**Study text**:
»»

You’re either fascinated, unfazed or terrified of this crazy thing called death. If you’re someone who avoids the subject at all costs, it can be difficult when the people around you have other plans. For example, have you ever visited an elderly relative, only for them to ask which of their paintings you want to inherit when they die? Like, slow down – you’re not dead yet! Most people actually like to run away from conversations about death. But if there are question marks in the air – it’ll all be left to the people you love most to make tough decisions at a stressful time. Here’s why talking about death sooner rather than later can be beneficial:
It helps you deal with anxiety surrounding death.
It’s kind of like talking to a psychologist and feeling a cathartic release post-session. Talking about death can release a lot of anxiety around the topic. This might be anxiety about your own eventual death, an early death, a near-death experience or worrying about the death of people you love. This is quite common, but it can also be extremely paralysing and has the potential to affect your day-to-day life. (When this happens, it helps to see a medical professional who can give you strategies to deal with these thoughts and feelings.)
It sets a plan in motion now, so no one has to make the tough decisions later.
There’s a whole lot of paperwork that comes with death. Like a fire care plan, everyone should know what needs to be done in the event that someone dies. Difficult decisions will have to be made, like where their final resting place will be, or who needs to be informed after-the-fact. Families will need to know where you keep important documents like your Will, insurance policies, medical records, bank statements and more. They are going to need these kinds of things to close accounts and to deal with all the paperwork that death dishes out. Basically, it’s called paperwork for a reason. (It’s a lot of work).

««

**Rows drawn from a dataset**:

»»

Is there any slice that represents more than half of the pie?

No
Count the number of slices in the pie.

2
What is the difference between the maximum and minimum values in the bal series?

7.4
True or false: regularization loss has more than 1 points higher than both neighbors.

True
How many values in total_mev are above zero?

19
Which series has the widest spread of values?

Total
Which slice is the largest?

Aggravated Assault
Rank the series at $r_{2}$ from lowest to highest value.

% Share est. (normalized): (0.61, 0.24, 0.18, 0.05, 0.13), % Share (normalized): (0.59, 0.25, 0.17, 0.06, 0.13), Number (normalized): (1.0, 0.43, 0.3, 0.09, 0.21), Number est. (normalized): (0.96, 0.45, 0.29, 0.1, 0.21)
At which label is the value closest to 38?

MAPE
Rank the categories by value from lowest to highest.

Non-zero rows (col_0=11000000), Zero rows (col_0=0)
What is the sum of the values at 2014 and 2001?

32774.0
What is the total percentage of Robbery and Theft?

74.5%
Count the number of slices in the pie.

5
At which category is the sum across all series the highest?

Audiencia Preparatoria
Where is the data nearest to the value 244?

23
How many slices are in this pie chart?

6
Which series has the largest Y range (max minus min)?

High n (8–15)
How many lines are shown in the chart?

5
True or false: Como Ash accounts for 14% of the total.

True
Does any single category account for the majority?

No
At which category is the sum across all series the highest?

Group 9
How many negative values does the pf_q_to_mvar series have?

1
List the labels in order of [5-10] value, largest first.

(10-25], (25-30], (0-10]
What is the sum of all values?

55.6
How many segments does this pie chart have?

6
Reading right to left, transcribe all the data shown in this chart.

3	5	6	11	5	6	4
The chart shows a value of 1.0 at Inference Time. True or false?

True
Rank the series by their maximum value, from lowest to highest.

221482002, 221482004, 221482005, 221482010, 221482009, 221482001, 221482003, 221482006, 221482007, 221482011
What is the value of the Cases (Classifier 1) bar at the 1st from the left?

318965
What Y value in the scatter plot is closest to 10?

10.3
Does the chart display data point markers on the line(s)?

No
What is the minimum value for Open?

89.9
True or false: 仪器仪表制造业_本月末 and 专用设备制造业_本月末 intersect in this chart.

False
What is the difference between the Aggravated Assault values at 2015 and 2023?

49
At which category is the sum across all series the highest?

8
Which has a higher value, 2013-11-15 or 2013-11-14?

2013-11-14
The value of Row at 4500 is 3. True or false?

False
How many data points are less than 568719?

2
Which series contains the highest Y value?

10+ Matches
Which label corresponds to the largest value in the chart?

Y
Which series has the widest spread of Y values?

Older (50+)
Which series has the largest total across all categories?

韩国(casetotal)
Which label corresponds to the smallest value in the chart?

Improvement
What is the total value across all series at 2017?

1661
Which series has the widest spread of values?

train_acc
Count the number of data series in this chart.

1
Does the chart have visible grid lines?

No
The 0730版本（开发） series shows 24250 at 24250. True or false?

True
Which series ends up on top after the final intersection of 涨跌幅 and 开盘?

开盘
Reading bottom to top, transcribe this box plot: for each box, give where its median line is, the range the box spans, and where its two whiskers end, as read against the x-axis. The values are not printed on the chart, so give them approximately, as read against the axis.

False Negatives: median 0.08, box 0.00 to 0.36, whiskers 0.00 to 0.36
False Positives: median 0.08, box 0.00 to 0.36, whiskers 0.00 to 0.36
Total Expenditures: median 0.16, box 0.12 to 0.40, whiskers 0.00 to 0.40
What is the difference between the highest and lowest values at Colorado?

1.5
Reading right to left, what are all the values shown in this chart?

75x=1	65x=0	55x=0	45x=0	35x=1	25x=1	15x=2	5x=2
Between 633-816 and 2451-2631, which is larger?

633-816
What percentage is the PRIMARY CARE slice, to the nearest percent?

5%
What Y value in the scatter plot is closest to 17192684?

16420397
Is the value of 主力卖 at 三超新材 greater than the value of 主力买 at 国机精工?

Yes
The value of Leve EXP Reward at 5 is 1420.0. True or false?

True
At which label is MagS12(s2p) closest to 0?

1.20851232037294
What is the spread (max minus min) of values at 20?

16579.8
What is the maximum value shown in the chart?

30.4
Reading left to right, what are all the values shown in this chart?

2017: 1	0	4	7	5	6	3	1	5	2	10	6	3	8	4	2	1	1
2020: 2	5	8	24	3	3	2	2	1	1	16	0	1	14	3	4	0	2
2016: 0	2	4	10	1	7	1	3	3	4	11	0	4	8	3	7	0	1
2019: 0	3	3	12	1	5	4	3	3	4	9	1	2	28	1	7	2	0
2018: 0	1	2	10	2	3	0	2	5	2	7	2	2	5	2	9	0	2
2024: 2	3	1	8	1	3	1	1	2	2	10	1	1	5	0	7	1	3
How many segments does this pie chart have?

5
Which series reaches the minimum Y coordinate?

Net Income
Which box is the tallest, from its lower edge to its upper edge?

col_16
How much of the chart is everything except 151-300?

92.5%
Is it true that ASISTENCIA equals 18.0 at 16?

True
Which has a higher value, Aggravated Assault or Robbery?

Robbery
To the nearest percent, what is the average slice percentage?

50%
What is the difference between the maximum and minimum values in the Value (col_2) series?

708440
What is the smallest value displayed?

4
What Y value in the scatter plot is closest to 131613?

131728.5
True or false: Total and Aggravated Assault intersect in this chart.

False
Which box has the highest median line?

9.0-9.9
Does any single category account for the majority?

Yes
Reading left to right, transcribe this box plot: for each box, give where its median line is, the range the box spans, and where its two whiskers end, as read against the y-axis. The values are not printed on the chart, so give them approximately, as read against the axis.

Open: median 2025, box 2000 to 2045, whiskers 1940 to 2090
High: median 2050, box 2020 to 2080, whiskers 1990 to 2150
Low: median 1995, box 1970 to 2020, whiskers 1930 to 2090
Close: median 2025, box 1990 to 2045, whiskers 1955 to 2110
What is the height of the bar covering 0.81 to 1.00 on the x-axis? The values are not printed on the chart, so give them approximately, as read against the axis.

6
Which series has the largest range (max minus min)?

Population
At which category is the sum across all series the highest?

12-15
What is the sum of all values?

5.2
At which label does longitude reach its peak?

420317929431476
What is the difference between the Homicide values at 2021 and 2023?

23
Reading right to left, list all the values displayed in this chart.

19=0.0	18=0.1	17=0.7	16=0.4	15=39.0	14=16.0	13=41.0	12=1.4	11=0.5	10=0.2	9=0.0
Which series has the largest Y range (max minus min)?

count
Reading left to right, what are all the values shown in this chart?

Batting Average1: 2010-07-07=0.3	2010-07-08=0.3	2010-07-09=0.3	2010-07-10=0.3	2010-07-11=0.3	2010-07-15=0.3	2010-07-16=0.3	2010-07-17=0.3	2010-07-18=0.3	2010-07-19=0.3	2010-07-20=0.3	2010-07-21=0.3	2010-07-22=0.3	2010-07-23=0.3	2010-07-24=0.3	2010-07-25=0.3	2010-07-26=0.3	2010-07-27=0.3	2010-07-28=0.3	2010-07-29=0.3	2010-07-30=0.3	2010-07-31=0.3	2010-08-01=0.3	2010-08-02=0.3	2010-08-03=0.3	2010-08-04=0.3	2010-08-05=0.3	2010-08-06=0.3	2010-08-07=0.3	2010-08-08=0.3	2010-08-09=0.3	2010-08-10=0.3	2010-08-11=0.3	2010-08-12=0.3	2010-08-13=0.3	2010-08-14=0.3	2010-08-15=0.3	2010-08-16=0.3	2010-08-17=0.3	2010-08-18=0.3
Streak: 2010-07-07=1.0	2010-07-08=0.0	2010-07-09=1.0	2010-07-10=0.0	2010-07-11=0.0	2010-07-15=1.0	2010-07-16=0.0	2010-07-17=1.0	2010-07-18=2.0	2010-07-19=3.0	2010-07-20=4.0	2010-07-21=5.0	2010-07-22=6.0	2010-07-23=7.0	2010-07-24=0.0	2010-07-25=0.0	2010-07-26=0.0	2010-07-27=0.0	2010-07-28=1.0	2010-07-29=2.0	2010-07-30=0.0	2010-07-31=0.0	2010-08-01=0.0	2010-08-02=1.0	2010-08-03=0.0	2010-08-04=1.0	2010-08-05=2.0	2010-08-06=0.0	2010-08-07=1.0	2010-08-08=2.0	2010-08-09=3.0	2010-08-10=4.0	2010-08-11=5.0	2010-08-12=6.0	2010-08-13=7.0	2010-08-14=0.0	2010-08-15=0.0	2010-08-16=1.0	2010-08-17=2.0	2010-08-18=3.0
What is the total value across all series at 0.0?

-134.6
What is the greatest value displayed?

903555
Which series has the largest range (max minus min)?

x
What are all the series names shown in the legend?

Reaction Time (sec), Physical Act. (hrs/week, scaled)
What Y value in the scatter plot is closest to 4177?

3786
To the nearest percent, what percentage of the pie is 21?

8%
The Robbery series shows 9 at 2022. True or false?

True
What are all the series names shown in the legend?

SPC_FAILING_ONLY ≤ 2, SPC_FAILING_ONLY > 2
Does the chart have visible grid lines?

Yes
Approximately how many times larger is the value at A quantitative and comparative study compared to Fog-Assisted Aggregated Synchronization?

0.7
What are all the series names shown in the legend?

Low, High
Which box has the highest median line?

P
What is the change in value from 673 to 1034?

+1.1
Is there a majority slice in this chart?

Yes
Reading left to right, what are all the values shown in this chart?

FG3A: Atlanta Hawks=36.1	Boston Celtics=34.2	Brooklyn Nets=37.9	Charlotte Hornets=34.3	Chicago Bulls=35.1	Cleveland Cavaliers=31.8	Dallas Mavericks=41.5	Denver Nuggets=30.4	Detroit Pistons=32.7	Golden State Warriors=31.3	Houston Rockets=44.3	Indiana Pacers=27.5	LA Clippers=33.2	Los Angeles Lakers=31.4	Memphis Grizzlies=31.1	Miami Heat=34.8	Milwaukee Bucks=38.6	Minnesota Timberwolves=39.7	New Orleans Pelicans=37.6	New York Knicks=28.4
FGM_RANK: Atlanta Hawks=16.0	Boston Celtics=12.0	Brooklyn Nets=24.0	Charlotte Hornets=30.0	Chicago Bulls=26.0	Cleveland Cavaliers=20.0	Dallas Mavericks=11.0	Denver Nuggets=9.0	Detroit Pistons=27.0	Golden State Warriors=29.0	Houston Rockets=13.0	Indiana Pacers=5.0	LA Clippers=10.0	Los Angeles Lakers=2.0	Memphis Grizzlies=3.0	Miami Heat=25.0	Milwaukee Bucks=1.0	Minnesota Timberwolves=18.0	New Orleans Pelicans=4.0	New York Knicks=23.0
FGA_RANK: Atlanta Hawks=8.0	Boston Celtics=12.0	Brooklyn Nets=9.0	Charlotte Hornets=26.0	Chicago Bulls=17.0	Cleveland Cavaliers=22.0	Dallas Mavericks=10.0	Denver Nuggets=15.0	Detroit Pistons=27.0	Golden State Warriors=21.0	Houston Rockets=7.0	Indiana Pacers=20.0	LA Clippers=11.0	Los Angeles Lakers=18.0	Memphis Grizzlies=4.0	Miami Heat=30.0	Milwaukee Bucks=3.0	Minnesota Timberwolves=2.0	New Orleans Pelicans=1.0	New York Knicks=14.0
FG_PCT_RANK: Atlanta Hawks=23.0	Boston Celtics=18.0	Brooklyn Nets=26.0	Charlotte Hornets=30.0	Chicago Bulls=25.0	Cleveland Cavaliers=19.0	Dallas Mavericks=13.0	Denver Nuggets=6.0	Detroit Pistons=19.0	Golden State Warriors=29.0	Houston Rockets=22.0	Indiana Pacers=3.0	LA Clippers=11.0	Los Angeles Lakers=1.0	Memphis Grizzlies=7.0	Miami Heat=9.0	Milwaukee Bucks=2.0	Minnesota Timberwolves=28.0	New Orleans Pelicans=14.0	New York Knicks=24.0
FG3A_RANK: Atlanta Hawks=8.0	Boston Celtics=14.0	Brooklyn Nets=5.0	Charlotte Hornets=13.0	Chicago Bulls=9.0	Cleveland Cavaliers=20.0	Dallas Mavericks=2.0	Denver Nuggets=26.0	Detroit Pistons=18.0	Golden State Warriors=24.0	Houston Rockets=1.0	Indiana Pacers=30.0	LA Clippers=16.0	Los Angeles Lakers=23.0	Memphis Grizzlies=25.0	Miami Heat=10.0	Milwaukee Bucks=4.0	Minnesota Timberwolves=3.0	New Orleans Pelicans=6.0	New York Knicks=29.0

««

**What you will do**:
[A] Sum up the text on talking about death in two sentences.
[B] Carry on the text on talking about death, picking up after its final sentence.

**Answers for the exercise**:
[A] Talking about death sooner rather than later can release anxiety about one's own death or the deaths of loved ones. It also sets a plan in motion, so families know what must be done and where important documents such as a Will, insurance policies and medical records are kept, and no one is left with tough decisions at a stressful time.

[B]
It can be extremely healing.
Particularly for people who are battling terminal illnesses, it can be healing for those who are reaching their final stage of life to plan their own deaths. Rather than avoid the topic and leave it to the last minute, people are able to make their own arrangements. For example, they might want to attend their own living wake and hear their own eulogies. They might want to plan their own celebration of life, where everyone might wear their favourite colour, or where specific artists or genres of music are played. It can also be healing for friends and family to be involved in this process.
Most people don’t plan for death, and so when it happens, it all becomes chaotic and overwhelming. After the death of a loved one, it’s extremely difficult to tackle anything other than your own grief. If everything is discussed and planned beforehand, then there are fewer things to process and organise during such a stressful and emotional time. So talk about it all now and put an action plan in place. And if it all gets a bit too much, enlist a professional to talk it all out.